◆ **EXERCISE BRIEF**: The answer should consist of every line in the material below that has the word "inputs".
######
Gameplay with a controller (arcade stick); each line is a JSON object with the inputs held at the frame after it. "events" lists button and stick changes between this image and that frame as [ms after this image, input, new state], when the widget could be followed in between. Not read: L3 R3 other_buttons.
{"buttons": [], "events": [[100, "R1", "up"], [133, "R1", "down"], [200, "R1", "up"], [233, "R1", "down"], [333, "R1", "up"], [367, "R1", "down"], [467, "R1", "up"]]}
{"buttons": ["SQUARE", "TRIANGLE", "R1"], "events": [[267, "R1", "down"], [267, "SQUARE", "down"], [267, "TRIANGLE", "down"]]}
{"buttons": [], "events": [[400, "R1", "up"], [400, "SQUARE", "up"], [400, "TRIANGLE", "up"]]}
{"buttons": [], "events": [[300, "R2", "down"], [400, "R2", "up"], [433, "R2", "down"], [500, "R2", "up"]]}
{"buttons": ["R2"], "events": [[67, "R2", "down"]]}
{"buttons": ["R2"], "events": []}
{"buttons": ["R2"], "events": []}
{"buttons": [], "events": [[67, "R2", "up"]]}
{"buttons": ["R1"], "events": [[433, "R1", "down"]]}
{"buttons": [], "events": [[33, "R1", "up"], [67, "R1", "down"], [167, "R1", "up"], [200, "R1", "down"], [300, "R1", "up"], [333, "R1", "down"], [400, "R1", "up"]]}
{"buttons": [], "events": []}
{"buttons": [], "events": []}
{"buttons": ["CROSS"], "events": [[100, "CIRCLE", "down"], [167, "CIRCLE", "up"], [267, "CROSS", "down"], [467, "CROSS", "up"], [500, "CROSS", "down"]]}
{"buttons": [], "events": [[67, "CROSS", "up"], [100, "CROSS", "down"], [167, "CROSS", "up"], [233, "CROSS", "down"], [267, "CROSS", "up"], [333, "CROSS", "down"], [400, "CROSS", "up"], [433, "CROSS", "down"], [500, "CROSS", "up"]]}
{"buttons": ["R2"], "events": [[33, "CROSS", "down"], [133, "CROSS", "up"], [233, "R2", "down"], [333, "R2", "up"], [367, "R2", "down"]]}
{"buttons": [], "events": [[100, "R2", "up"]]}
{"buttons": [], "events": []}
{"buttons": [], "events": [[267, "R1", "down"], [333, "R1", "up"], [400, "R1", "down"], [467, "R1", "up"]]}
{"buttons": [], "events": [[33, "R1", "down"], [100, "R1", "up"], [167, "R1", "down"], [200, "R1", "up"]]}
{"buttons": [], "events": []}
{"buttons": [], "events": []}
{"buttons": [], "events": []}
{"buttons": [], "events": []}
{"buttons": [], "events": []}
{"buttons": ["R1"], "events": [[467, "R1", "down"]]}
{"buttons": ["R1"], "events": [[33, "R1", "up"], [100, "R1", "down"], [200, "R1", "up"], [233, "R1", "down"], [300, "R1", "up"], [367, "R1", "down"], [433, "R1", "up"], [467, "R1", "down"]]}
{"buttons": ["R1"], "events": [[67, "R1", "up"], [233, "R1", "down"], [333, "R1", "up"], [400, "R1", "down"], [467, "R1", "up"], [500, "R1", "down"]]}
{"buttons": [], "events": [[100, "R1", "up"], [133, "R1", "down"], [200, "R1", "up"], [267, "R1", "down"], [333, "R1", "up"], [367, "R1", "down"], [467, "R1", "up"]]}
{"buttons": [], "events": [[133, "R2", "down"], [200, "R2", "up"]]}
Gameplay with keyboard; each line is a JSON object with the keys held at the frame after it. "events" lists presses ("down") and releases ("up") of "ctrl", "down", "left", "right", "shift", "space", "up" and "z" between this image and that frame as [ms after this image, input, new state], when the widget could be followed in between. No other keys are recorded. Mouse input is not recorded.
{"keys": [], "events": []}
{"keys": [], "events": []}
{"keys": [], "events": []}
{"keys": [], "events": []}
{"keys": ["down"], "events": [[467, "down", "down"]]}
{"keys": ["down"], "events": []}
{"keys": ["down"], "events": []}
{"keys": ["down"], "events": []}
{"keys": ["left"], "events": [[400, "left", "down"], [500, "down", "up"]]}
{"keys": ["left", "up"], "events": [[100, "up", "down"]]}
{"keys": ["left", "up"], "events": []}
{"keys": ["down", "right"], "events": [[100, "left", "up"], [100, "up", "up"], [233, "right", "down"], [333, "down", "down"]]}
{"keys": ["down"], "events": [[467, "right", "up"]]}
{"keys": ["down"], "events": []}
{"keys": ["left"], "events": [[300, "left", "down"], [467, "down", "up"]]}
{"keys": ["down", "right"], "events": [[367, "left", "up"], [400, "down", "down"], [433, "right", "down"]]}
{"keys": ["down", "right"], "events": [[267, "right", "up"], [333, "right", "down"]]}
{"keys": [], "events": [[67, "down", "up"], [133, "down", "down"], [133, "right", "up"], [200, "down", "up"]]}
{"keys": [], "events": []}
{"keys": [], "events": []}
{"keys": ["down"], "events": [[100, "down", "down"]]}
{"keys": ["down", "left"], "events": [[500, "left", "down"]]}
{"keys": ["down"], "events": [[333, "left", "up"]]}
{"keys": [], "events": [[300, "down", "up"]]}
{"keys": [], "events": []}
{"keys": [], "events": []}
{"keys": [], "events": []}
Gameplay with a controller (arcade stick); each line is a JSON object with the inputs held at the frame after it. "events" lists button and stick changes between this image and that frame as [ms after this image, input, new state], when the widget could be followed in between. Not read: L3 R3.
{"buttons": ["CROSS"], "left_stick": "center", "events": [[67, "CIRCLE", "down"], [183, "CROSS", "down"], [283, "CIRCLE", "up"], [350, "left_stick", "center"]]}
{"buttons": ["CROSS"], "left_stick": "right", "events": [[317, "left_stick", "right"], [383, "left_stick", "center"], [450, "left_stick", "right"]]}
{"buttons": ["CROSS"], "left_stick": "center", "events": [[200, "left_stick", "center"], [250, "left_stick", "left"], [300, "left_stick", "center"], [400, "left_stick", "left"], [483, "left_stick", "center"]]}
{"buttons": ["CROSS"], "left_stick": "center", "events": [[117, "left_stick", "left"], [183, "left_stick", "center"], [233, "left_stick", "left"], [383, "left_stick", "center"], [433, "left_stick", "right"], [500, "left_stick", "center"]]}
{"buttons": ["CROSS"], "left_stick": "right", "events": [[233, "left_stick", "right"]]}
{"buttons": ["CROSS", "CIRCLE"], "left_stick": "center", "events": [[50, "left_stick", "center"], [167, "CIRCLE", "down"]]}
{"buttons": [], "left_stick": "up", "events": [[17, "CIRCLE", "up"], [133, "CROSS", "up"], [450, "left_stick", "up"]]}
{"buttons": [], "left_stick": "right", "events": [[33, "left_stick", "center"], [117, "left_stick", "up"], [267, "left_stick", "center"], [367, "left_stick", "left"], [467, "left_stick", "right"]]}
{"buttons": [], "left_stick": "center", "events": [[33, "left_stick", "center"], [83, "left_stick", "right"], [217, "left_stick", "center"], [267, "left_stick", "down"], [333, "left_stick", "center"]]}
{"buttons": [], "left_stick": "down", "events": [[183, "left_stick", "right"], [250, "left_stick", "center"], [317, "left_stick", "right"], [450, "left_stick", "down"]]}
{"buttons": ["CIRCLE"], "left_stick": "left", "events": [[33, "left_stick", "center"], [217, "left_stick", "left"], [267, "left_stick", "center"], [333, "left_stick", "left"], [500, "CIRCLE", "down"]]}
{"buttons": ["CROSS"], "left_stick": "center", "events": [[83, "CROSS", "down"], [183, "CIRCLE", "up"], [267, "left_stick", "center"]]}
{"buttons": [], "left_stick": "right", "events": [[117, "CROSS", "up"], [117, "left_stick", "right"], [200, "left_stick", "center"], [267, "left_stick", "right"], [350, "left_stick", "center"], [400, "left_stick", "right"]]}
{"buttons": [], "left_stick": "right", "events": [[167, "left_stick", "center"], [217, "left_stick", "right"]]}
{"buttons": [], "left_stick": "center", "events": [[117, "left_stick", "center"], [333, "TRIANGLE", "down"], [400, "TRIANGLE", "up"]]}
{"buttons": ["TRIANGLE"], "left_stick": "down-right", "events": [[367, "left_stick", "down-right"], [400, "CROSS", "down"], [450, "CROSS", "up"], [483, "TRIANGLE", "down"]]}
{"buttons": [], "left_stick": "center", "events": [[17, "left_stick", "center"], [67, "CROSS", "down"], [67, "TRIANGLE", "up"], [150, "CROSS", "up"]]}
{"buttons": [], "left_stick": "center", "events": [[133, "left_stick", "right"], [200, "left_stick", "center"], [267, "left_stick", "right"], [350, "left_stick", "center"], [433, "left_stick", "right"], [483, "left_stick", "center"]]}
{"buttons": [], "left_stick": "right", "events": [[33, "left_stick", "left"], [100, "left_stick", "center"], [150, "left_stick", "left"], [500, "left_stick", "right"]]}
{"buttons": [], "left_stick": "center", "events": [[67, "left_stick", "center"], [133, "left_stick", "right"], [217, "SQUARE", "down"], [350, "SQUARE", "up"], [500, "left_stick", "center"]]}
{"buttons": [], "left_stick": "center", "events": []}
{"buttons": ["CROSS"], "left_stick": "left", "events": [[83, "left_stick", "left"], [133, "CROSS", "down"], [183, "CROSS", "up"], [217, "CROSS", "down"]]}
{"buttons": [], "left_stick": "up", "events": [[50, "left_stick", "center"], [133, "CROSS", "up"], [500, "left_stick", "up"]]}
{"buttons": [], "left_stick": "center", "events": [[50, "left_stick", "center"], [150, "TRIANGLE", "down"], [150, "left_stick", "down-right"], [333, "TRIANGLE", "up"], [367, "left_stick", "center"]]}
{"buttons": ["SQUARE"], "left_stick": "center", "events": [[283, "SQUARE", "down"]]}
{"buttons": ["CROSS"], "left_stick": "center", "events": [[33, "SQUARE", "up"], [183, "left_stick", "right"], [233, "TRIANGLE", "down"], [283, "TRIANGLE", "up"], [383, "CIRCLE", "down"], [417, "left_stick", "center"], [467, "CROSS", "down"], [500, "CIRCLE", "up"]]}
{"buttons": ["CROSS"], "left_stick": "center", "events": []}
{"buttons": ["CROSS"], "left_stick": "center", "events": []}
######
◆ **RESPONSE**:
Gameplay with a controller (arcade stick); each line is a JSON object with the inputs held at the frame after it. "events" lists button and stick changes between this image and that frame as [ms after this image, input, new state], when the widget could be followed in between. Not read: L3 R3 other_buttons.
Gameplay with a controller (arcade stick); each line is a JSON object with the inputs held at the frame after it. "events" lists button and stick changes between this image and that frame as [ms after this image, input, new state], when the widget could be followed in between. Not read: L3 R3.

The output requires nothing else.